Kraniche sind Zugvögel und besuchen Deutschland auf dem „westeuropäischen Zugweg“ auf der Durchreise von Skandinavien und dem Baltikum weiter Richtung Südeuropa, insbesondere Spanien. Das Gebiet der Dübener Heide, besonders die beiden Moore, dienen den großen Vögeln als Rastplätze. Hier verbringen die Familienverbände mehrere Tage bis Wochen, balzen ein wenig herum, fressen allerhand tierische und pflanzliche Nahrung und wechseln mehrmals laut trompetend den Standort innerhalb der Landschaft.
Grus grus ist in Deutschland streng geschützt und der heilige Gral einheimischer „Birder“, das sind Hobby-Freaks, die sich auf Vogelbeobachtung spezialisiert haben und ziemlich nerdige Tagebücher führen, in die sie ihre Sichtungen eintragen: „10:34 Uhr: Gelbstichiger Schmutzfink, weiblich. Hinkt auf dem linken Bein“. Birding ist mehr als die rein handwerkliche Tätigkeit der Vogelbeobachtung und vor allem für Hobbisten aus dem anglikanischen Sprachraum Lebensgefühl und Teil der Citizen Science. Die ehrgeizige Variante des Birdings nennt sich „Twitching“ und es gibt sogar Weltmeisterschaften darin!
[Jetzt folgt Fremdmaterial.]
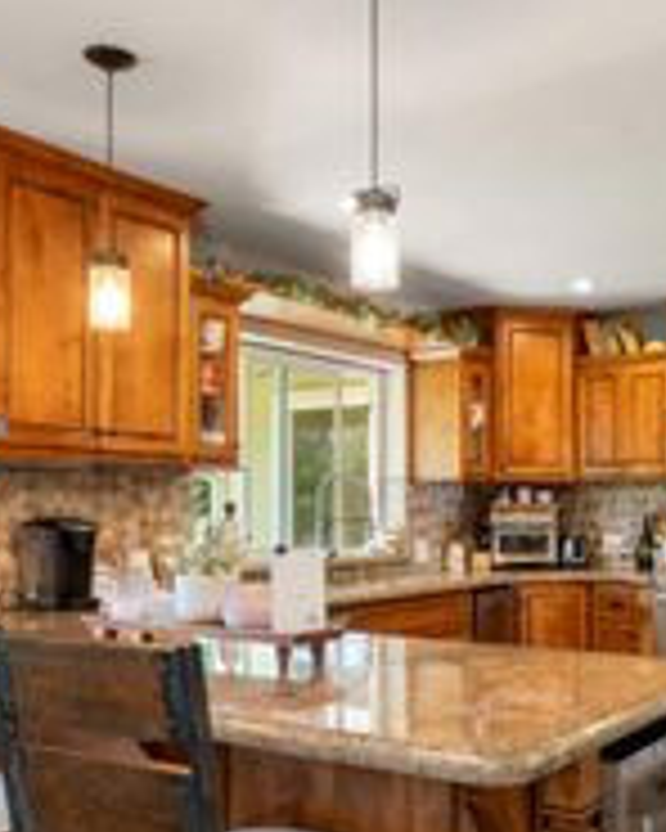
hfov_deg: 37.2
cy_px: 515
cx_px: 486
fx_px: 967
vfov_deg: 46.2
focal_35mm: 39
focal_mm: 15.5
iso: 320
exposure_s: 1/1.25
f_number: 14
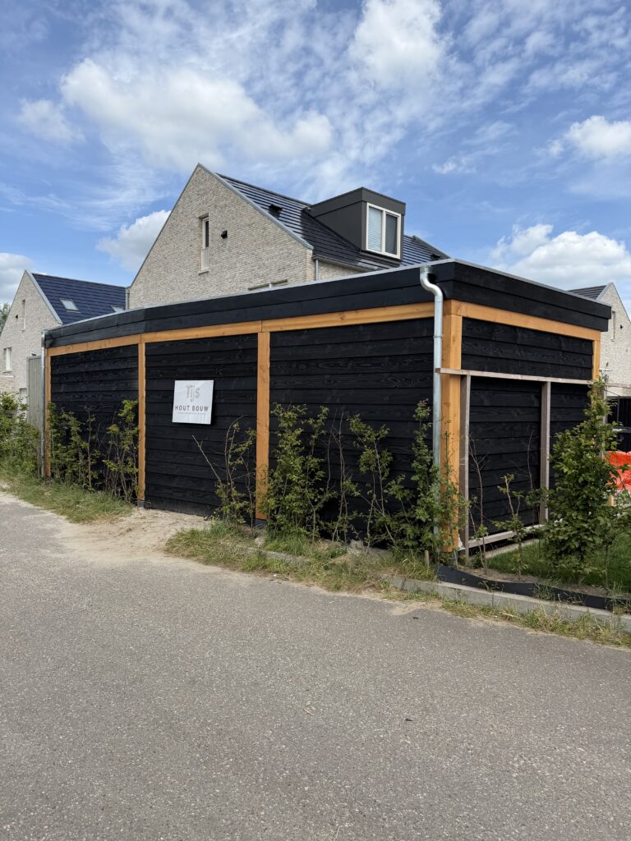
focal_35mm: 24
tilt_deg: -1.6
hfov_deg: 56.8
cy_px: 420
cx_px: 316
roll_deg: -2.4
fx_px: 583
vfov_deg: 71.6
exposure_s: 1/4405
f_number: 1.78
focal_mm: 6.76
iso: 80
Unweit des Zadlitzbruchs am Wildenhainer Bruch steht, insbesondere wegen der Kraniche, eine erhöhte Beobachtungsplattform mit einer Menge kranichrelevanter Infotafeln (und einem der erwähnten Logbücher!). Dort waren wir gestern, haben aber keinen Kranich gesehen. Ich glaube, SO nah kommt man ihnen selten, denn die Fluchtdistanz beträgt ungefähr 250 – 300 Meter… das Jungtier dort drüben ist jedoch keine dreißig Meter von uns entfernt. Wir haben also unverschämtes Birding-Anfängerglück! Leider ist der Zoom meiner Sony Cybershot für solche Herausforderungen nicht geeignet: Sie ist stark bei Panorama- und Detailfotos, versagt aber auf die Distanz, weshalb ihr euch leider mit dem obigen Suchbild zufrieden geben müsst, sorry!
Wir können die Gruppe etwa eine Minute beobachten, bevor sie auffliegen. Wir wissen nicht, ob wir bemerkt wurden oder ob ein anderer See lockt. Jedenfalls hören wir die nächste halbe Stunde mehrfach das Trompeten verschiedener kleiner Kranich-Gruppen und sehen hin und wieder Tiere zu zweit oder zu dritt im Formationsflug über das Moor ziehen. Grandios!